■ Directive ■
Print out each entry below in full, exactly as given, excluding pictures.
====== Provided information ======
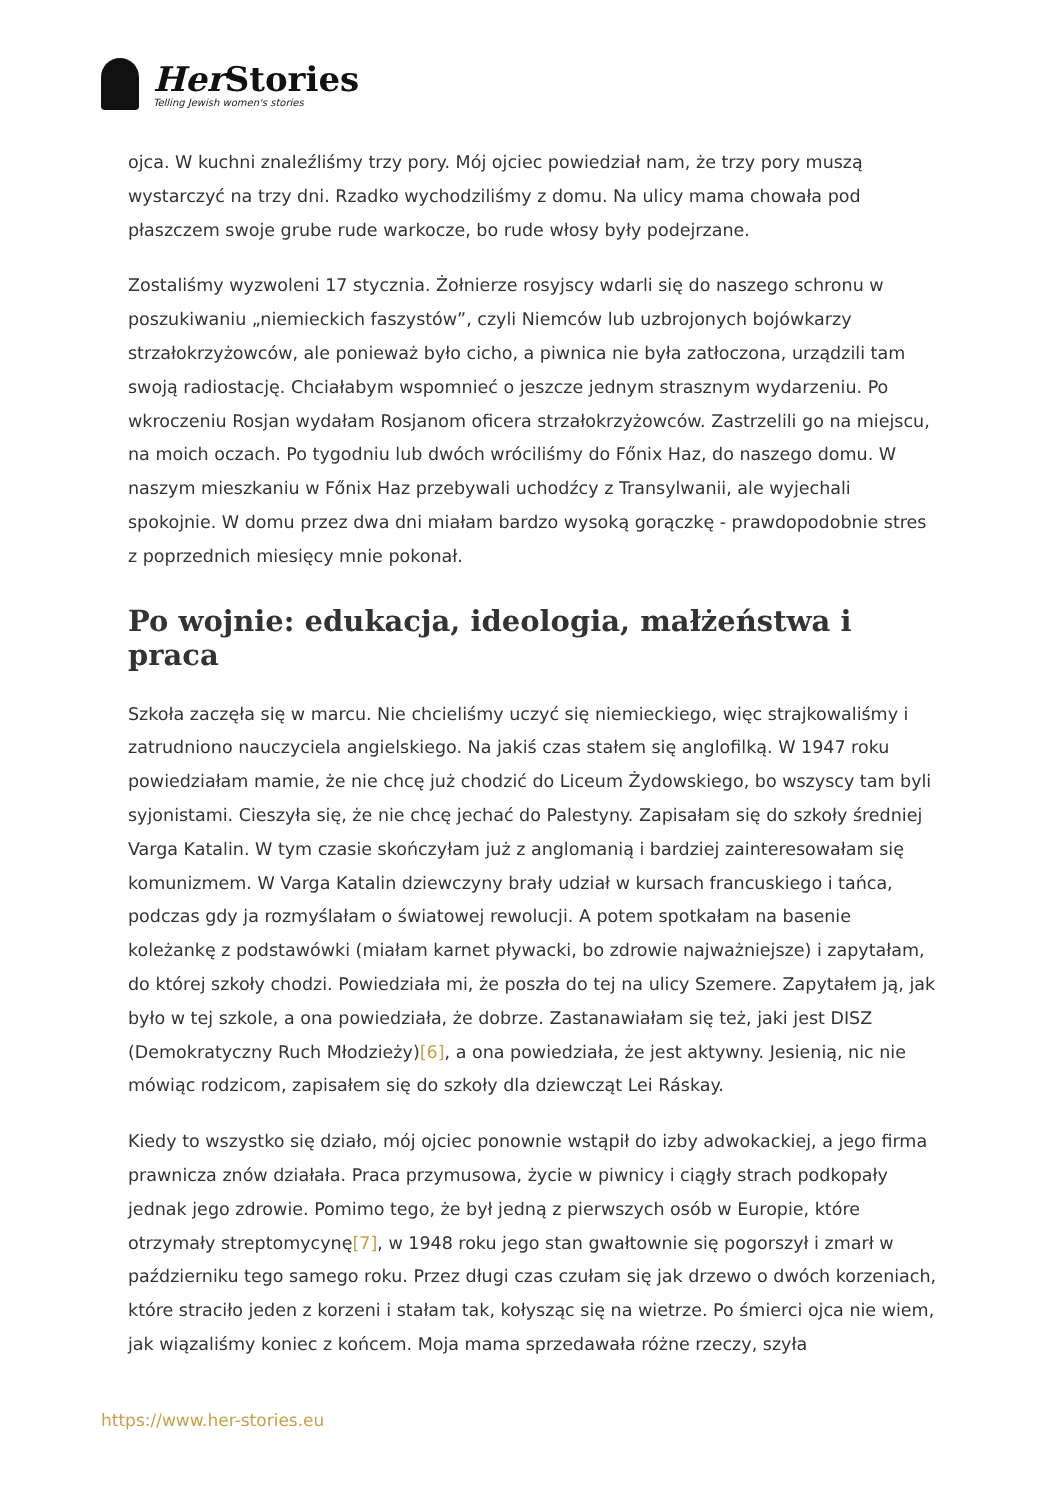Her Stories
Telling Jewish women's stories
ojca. W kuchni znaleźliśmy trzy pory. Mój ojciec powiedział nam, że trzy pory muszą wystarczyć na trzy dni. Rzadko wychodziliśmy z domu. Na ulicy mama chowała pod płaszczem swoje grube rude warkocze, bo rude włosy były podejrzane.
Zostaliśmy wyzwoleni 17 stycznia. Żołnierze rosyjscy wdarli się do naszego schronu w poszukiwaniu „niemieckich faszystów”, czyli Niemców lub uzbrojonych bojówkarzy strzałokrzyżowców, ale ponieważ było cicho, a piwnica nie była zatłoczona, urządzili tam swoją radiostację. Chciałabym wspomnieć o jeszcze jednym strasznym wydarzeniu. Po wkroczeniu Rosjan wydałam Rosjanom oficera strzałokrzyżowców. Zastrzelili go na miejscu, na moich oczach. Po tygodniu lub dwóch wróciliśmy do Főnix Haz, do naszego domu. W naszym mieszkaniu w Főnix Haz przebywali uchodźcy z Transylwanii, ale wyjechali spokojnie. W domu przez dwa dni miałam bardzo wysoką gorączkę - prawdopodobnie stres z poprzednich miesięcy mnie pokonał.
Po wojnie: edukacja, ideologia, małżeństwa i praca
Szkoła zaczęła się w marcu. Nie chcieliśmy uczyć się niemieckiego, więc strajkowaliśmy i zatrudniono nauczyciela angielskiego. Na jakiś czas stałem się anglofilką. W 1947 roku powiedziałam mamie, że nie chcę już chodzić do Liceum Żydowskiego, bo wszyscy tam byli syjonistami. Cieszyła się, że nie chcę jechać do Palestyny. Zapisałam się do szkoły średniej Varga Katalin. W tym czasie skończyłam już z anglomanią i bardziej zainteresowałam się komunizmem. W Varga Katalin dziewczyny brały udział w kursach francuskiego i tańca, podczas gdy ja rozmyślałam o światowej rewolucji. A potem spotkałam na basenie koleżankę z podstawówki (miałam karnet pływacki, bo zdrowie najważniejsze) i zapytałam, do której szkoły chodzi. Powiedziała mi, że poszła do tej na ulicy Szemere. Zapytałem ją, jak było w tej szkole, a ona powiedziała, że dobrze. Zastanawiałam się też, jaki jest DISZ (Demokratyczny Ruch Młodzieży)[6], a ona powiedziała, że jest aktywny. Jesienią, nic nie mówiąc rodzicom, zapisałem się do szkoły dla dziewcząt Lei Ráskay.
Kiedy to wszystko się działo, mój ojciec ponownie wstąpił do izby adwokackiej, a jego firma prawnicza znów działała. Praca przymusowa, życie w piwnicy i ciągły strach podkopały jednak jego zdrowie. Pomimo tego, że był jedną z pierwszych osób w Europie, które otrzymały streptomycynę[7], w 1948 roku jego stan gwałtownie się pogorszył i zmarł w październiku tego samego roku. Przez długi czas czułam się jak drzewo o dwóch korzeniach, które straciło jeden z korzeni i stałam tak, kołysząc się na wietrze. Po śmierci ojca nie wiem, jak wiązaliśmy koniec z końcem. Moja mama sprzedawała różne rzeczy, szyła
https://www.her-stories.eu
======
■ Answer box ■
Her Stories
Telling Jewish women's stories
ojca. W kuchni znaleźliśmy trzy pory. Mój ojciec powiedział nam, że trzy pory muszą wystarczyć na trzy dni. Rzadko wychodziliśmy z domu. Na ulicy mama chowała pod płaszczem swoje grube rude warkocze, bo rude włosy były podejrzane.
Zostaliśmy wyzwoleni 17 stycznia. Żołnierze rosyjscy wdarli się do naszego schronu w poszukiwaniu „niemieckich faszystów”, czyli Niemców lub uzbrojonych bojówkarzy strzałokrzyżowców, ale ponieważ było cicho, a piwnica nie była zatłoczona, urządzili tam swoją radiostację. Chciałabym wspomnieć o jeszcze jednym strasznym wydarzeniu. Po wkroczeniu Rosjan wydałam Rosjanom oficera strzałokrzyżowców. Zastrzelili go na miejscu, na moich oczach. Po tygodniu lub dwóch wróciliśmy do Főnix Haz, do naszego domu. W naszym mieszkaniu w Főnix Haz przebywali uchodźcy z Transylwanii, ale wyjechali spokojnie. W domu przez dwa dni miałam bardzo wysoką gorączkę - prawdopodobnie stres z poprzednich miesięcy mnie pokonał.
Po wojnie: edukacja, ideologia, małżeństwa i praca
Szkoła zaczęła się w marcu. Nie chcieliśmy uczyć się niemieckiego, więc strajkowaliśmy i zatrudniono nauczyciela angielskiego. Na jakiś czas stałem się anglofilką. W 1947 roku powiedziałam mamie, że nie chcę już chodzić do Liceum Żydowskiego, bo wszyscy tam byli syjonistami. Cieszyła się, że nie chcę jechać do Palestyny. Zapisałam się do szkoły średniej Varga Katalin. W tym czasie skończyłam już z anglomanią i bardziej zainteresowałam się komunizmem. W Varga Katalin dziewczyny brały udział w kursach francuskiego i tańca, podczas gdy ja rozmyślałam o światowej rewolucji. A potem spotkałam na basenie koleżankę z podstawówki (miałam karnet pływacki, bo zdrowie najważniejsze) i zapytałam, do której szkoły chodzi. Powiedziała mi, że poszła do tej na ulicy Szemere. Zapytałem ją, jak było w tej szkole, a ona powiedziała, że dobrze. Zastanawiałam się też, jaki jest DISZ (Demokratyczny Ruch Młodzieży)[6], a ona powiedziała, że jest aktywny. Jesienią, nic nie mówiąc rodzicom, zapisałem się do szkoły dla dziewcząt Lei Ráskay.
Kiedy to wszystko się działo, mój ojciec ponownie wstąpił do izby adwokackiej, a jego firma prawnicza znów działała. Praca przymusowa, życie w piwnicy i ciągły strach podkopały jednak jego zdrowie. Pomimo tego, że był jedną z pierwszych osób w Europie, które otrzymały streptomycynę[7], w 1948 roku jego stan gwałtownie się pogorszył i zmarł w październiku tego samego roku. Przez długi czas czułam się jak drzewo o dwóch korzeniach, które straciło jeden z korzeni i stałam tak, kołysząc się na wietrze. Po śmierci ojca nie wiem, jak wiązaliśmy koniec z końcem. Moja mama sprzedawała różne rzeczy, szyła
https://www.her-stories.eu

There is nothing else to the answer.